» Passage:
++++++++++

Symposium on Reproductive Violence in International Law: Legal Recognition of Children Born of Conflict-Related Sexual Violence in International Criminal Law

Symposium on Reproductive Violence in International Law: Legal Recognition of Children Born of Conflict-Related Sexual Violence in International Criminal Law

[Judy Mionki is an International Criminal and Human Rights Lawyer. She has been part of defence teams at the International Criminal Court in the Kenya and the DRC situations. The views expressed in this posts are the author’s own.

This post summarises an upcoming journal article (forthcoming, Journal of International Criminal Justice, 2024).]

This post forms part of the Opinio Juris Symposium on Reproductive Violence in International Law, in which diverse authors reflect on how the International Criminal Court and other jurisdictions have responded to violations of reproductive health and reproductive autonomy. The symposium complements a one-day conference to be held on 11 June 2024,  in which legal practitioners, scholars, activists, and survivors will meet in The Hague and online to share knowledge and strategies for addressing reproductive violence in international criminal law. Interested readers can register to attend the conference online without cost.

++++++++++

» Stored data:
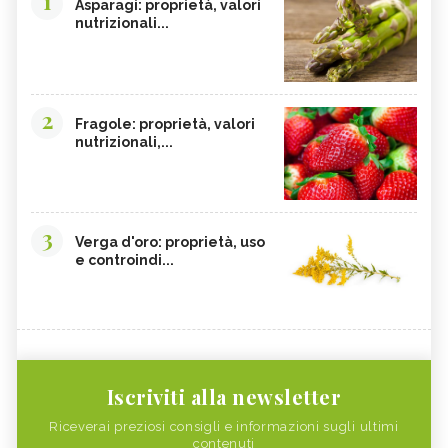
1
Asparagi: proprietà, valori
nutrizionali...
2
Fragole: proprietà, valori
nutrizionali,...
3
Verga d'oro: proprietà, uso
e controindi...
Iscriviti alla newsletter
Riceverai preziosi consigli e informazioni sugli ultimi
contenuti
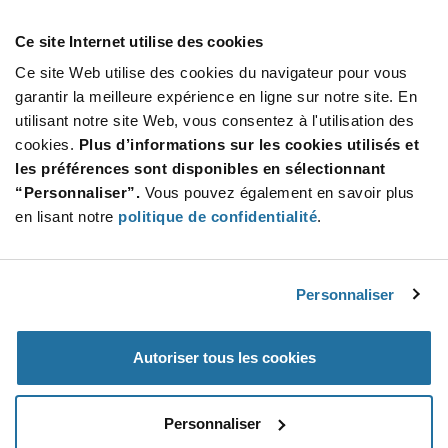
Product
Ce site Internet utilise des cookies
Emballages disponibles
Variant
Information
Ce site Web utilise des cookies du navigateur pour vous
section
Cut Tape
Mini Reel
Reel
garantir la meilleure expérience en ligne sur notre site. En
utilisant notre site Web, vous consentez à l'utilisation des
Qté: 60 000+ / Prix unitaire: $0.0145 / Stock: 0
cookies.
Plus d’informations sur les cookies utilisés et
Qté: 3 000+ / Prix unitaire: $0.0145 / Stock: 615 000
les préférences sont disponibles en sélectionnant
Qté: 3 000+ / Prix unitaire: $0.0145 / Stock: 15 966 000
“Personnaliser”.
Vous pouvez également en savoir plus
Qté: 3 000+ / Prix unitaire: $0.0145 / Stock: 489 000
en lisant notre
politique de confidentialité
.
Product
onsemi MMBT5551LT1G - Caractéristiques
Specification
Section
techniques
Personnaliser
Fonctionnalités et applications
Autoriser tous les cookies
onsemi MMBT5551LT1G - Spécifications du produit
Personnaliser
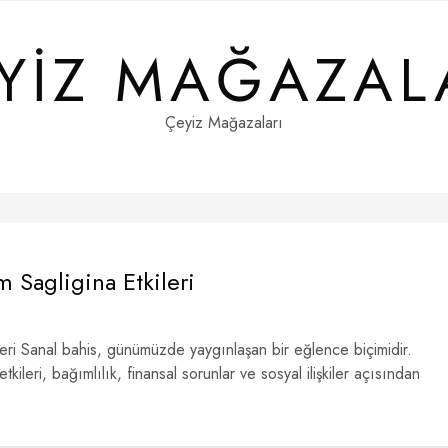
YIZ MAĞAZAL
Çeyiz Mağazaları
 Sagligina Etkileri
ri Sanal bahis, günümüzde yaygınlaşan bir eğlence biçimidir.
leri, bağımlılık, finansal sorunlar ve sosyal ilişkiler açısından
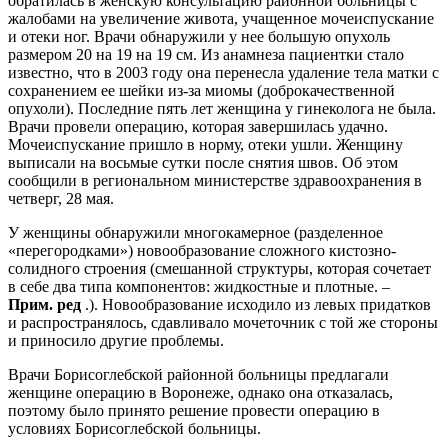
обратилась в женскую консультацию районной больницы с
жалобами на увеличение живота, учащенное мочеиспускание
и отеки ног. Врачи обнаружили у нее большую опухоль
размером 20 на 19 на 19 см. Из анамнеза пациентки стало
известно, что в 2003 году она перенесла удаление тела матки с
сохранением ее шейки из-за миомы (доброкачественной
опухоли). Последние пять лет женщина у гинеколога не была.
Врачи провели операцию, которая завершилась удачно.
Мочеиспускание пришло в норму, отеки ушли. Женщину
выписали на восьмые сутки после снятия швов. Об этом
сообщили в региональном министерстве здравоохранения в
четверг, 28 мая.
У женщины обнаружили многокамерное (разделенное
«перегородками») новообразование сложного кистозно-
солидного строения (смешанной структуры, которая сочетает
в себе два типа компонентов: жидкостные и плотные. –
Прим. ред
.). Новообразование исходило из левых придатков
и распространялось, сдавливало мочеточник с той же стороны
и приносило другие проблемы.
Врачи Борисоглебской районной больницы предлагали
женщине операцию в Воронеже, однако она отказалась,
поэтому было принято решение провести операцию в
условиях Борисоглебской больницы.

++++++++++

» Action item: Please copy everything from "This post forms" down to "online without cost." in the symposium post, swapping "conference" for "meeting" each time it occurs.

» Result:
This post forms part of the Opinio Juris Symposium on Reproductive Violence in International Law, in which diverse authors reflect on how the International Criminal Court and other jurisdictions have responded to violations of reproductive health and reproductive autonomy. The symposium complements a one-day meeting to be held on 11 June 2024,  in which legal practitioners, scholars, activists, and survivors will meet in The Hague and online to share knowledge and strategies for addressing reproductive violence in international criminal law. Interested readers can register to attend the meeting online without cost.